* _Work to be completed_:
Every line in the data below that includes "Desc" belongs in the answer, copied as it stands.

********************

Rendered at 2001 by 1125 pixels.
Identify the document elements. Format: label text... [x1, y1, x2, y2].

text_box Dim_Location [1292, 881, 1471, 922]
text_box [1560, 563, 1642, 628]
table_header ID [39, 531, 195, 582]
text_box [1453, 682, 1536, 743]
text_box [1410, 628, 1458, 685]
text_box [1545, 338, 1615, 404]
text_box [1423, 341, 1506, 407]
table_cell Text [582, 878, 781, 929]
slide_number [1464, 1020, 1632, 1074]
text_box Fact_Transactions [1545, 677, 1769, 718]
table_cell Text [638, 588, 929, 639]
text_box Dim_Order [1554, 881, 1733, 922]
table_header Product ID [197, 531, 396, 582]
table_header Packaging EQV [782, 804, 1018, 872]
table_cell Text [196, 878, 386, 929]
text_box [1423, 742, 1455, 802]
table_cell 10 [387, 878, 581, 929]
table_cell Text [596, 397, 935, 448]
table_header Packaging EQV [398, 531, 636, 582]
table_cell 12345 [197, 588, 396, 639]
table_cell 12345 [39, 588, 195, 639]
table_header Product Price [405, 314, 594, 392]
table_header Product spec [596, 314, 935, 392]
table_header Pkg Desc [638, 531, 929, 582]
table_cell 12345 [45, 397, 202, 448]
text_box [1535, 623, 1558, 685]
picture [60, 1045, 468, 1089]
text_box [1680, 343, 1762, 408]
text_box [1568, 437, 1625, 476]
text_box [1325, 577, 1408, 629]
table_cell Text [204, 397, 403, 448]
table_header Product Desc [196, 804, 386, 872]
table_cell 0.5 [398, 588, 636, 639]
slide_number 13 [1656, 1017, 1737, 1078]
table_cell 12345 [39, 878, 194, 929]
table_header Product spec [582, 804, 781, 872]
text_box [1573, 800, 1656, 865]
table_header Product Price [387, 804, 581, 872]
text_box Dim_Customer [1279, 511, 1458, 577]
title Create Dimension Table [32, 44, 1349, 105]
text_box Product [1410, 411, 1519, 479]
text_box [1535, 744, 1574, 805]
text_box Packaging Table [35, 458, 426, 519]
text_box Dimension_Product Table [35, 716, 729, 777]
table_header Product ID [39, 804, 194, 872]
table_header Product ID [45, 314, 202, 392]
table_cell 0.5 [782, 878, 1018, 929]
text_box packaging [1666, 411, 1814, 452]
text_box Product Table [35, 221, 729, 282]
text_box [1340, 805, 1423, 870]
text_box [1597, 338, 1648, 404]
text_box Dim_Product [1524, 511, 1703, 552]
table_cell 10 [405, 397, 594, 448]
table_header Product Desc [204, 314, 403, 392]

********************

* _Response below_:
table_header Pkg Desc [638, 531, 929, 582]
table_header Product Desc [196, 804, 386, 872]
table_header Product Desc [204, 314, 403, 392]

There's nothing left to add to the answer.